• Directions for this task: Write out the records below word for word, beginning with the first line and stopping after the line that contains "genus: Alliaria".

• Data provided:
··········

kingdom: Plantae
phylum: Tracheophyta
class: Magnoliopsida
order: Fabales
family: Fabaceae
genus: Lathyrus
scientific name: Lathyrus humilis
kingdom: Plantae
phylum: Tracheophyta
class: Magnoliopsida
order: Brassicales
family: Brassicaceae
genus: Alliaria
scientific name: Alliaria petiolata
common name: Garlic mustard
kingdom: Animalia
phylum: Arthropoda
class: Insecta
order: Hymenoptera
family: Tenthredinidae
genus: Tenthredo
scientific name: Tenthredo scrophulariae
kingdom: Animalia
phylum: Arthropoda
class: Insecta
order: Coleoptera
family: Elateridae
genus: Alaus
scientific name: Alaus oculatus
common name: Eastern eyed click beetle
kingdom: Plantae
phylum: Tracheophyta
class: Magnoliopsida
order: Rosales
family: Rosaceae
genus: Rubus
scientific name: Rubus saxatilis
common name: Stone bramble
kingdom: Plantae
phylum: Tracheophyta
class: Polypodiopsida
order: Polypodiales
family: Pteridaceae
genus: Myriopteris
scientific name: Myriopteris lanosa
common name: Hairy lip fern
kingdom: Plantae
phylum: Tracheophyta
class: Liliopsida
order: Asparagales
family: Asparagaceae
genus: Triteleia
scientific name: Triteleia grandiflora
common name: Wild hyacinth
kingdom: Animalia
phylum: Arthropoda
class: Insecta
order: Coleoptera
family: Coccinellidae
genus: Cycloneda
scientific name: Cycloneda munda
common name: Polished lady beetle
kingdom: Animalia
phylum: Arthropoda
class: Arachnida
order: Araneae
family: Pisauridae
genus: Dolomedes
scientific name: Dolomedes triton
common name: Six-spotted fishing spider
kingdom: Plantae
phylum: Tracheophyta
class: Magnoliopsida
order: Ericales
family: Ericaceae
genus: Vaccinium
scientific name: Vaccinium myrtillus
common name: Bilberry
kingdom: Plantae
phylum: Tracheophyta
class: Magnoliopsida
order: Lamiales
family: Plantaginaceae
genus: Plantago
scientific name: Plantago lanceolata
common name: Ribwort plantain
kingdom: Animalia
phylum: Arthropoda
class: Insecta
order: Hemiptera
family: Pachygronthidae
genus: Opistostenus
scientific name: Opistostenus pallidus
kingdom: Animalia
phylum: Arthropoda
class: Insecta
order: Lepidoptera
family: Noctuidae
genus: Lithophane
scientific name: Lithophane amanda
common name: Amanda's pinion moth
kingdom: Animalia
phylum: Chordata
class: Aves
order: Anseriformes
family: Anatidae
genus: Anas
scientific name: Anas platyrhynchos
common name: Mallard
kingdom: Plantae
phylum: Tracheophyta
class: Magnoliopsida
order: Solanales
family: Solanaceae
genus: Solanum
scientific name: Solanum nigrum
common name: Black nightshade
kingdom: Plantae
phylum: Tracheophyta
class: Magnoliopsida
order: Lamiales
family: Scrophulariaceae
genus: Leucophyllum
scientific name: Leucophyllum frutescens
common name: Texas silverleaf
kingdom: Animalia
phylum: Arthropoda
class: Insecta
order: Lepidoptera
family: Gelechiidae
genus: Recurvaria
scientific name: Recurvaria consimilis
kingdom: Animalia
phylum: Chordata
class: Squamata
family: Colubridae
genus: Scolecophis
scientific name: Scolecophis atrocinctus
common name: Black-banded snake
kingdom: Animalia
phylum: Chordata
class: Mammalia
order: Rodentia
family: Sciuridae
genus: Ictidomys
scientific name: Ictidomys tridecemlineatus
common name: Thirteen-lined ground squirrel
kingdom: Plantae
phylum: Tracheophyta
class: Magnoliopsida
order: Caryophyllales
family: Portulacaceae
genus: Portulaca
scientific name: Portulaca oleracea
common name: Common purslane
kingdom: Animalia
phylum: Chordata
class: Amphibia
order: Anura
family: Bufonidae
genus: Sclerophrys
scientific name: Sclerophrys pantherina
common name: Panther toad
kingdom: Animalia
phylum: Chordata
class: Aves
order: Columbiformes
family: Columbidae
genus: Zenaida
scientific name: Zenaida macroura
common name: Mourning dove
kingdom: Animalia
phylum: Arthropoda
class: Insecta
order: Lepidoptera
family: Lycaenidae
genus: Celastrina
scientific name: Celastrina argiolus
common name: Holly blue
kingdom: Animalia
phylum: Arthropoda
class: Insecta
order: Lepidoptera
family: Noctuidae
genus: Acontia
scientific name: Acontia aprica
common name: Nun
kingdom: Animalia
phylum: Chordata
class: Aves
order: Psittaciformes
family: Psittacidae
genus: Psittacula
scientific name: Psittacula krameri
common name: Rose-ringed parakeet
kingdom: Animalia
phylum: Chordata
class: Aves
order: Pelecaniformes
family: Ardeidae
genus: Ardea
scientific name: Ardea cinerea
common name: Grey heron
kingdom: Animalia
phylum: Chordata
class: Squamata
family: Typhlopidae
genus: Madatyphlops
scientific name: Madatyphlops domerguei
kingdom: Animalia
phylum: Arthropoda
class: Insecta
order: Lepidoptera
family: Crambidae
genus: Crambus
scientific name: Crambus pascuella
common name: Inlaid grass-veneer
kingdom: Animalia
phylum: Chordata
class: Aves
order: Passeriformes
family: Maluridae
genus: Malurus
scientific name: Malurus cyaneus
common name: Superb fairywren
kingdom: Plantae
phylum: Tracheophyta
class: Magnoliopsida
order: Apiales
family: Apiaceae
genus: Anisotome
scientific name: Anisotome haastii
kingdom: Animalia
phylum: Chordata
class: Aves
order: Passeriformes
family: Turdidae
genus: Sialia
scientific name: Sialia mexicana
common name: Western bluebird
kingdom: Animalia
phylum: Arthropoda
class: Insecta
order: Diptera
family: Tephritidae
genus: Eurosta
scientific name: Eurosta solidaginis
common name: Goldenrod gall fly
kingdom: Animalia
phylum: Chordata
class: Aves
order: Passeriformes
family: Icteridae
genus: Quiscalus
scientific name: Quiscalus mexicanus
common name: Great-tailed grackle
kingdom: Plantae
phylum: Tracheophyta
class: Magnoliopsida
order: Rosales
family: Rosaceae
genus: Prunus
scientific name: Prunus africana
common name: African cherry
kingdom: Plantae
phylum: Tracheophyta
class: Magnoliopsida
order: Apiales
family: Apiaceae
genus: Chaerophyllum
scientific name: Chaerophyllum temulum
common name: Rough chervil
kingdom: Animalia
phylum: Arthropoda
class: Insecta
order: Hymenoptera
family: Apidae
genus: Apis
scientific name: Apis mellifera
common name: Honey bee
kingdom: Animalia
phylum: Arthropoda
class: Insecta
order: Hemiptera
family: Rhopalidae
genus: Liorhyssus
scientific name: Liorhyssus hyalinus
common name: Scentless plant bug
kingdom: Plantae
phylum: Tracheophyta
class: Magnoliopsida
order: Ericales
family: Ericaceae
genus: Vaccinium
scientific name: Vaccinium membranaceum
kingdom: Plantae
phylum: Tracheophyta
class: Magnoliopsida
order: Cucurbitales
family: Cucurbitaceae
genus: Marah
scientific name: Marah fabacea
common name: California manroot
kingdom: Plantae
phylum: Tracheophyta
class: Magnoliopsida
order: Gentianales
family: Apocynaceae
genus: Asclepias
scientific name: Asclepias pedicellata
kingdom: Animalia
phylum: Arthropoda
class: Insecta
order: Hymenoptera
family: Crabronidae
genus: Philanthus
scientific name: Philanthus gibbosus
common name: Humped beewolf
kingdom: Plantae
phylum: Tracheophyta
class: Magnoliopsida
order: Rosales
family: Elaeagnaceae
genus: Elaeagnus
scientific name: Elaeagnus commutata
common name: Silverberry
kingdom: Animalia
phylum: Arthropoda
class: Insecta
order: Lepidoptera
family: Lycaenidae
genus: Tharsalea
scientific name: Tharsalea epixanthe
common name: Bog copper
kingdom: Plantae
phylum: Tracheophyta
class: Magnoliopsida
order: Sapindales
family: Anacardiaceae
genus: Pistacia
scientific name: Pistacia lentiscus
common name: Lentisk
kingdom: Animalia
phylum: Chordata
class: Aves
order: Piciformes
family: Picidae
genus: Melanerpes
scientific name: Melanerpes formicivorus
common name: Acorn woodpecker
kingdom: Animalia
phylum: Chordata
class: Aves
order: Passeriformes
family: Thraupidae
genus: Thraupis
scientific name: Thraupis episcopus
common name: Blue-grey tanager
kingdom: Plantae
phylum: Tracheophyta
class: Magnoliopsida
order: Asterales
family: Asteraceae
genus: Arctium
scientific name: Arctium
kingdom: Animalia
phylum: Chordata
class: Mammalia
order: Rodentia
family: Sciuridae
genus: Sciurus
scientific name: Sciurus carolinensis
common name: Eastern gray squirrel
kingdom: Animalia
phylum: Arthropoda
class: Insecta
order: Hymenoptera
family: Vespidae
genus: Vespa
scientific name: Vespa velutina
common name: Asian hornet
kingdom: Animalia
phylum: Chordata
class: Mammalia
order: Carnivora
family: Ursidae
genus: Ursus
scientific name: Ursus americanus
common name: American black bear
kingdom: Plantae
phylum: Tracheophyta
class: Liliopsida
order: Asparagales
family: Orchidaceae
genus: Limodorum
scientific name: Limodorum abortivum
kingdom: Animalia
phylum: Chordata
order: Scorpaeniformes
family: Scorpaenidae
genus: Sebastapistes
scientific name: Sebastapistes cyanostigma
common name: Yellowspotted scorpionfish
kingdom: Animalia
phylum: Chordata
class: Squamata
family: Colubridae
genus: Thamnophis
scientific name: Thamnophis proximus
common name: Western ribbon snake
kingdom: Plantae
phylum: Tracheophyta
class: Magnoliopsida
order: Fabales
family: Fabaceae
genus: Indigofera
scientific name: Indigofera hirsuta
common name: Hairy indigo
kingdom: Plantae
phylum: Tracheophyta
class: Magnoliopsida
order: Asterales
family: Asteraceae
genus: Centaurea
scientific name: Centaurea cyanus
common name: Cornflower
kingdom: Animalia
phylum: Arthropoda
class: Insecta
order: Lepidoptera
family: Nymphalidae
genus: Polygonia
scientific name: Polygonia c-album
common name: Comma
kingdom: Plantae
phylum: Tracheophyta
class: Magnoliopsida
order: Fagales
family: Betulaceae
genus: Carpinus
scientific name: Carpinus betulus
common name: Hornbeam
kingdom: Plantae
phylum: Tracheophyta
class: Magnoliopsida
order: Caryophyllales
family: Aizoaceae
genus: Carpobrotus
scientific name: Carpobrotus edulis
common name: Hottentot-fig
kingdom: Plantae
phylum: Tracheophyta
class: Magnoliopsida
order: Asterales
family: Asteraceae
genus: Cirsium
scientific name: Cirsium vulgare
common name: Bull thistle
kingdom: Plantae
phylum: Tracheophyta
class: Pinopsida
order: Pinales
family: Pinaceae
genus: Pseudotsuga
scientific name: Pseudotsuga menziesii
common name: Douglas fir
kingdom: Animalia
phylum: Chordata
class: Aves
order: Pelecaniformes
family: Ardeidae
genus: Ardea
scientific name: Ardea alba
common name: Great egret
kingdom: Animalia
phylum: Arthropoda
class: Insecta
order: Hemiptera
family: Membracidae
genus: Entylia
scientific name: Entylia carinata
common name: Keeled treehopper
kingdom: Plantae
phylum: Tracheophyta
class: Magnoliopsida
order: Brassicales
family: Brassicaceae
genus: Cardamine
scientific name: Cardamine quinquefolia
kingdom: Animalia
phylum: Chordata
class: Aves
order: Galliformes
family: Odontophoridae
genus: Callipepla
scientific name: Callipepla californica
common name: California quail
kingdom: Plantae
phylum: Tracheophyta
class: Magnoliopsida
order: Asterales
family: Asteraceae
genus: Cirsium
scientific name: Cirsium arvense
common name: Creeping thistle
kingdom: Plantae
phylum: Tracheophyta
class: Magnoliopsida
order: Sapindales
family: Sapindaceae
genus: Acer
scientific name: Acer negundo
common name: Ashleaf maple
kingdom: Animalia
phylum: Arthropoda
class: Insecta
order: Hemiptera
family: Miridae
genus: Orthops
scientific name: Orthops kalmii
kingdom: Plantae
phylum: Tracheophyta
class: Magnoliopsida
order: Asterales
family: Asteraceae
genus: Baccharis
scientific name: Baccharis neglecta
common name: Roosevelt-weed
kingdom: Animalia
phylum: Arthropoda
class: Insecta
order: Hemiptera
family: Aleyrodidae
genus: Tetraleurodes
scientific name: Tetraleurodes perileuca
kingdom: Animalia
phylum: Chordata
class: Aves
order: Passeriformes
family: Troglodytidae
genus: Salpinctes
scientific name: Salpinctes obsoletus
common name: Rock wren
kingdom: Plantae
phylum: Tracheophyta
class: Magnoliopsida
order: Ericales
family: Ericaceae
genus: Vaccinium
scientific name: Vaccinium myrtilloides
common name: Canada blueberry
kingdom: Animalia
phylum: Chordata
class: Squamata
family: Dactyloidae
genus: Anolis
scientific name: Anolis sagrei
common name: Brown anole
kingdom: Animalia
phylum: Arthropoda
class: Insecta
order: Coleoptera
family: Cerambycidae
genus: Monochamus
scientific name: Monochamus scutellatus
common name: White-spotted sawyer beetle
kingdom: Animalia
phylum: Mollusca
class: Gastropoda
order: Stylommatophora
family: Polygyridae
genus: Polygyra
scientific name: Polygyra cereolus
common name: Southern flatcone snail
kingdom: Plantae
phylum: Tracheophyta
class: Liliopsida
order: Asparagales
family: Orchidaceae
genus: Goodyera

··········

• The reply:
kingdom: Plantae
phylum: Tracheophyta
class: Magnoliopsida
order: Fabales
family: Fabaceae
genus: Lathyrus
scientific name: Lathyrus humilis
kingdom: Plantae
phylum: Tracheophyta
class: Magnoliopsida
order: Brassicales
family: Brassicaceae
genus: Alliaria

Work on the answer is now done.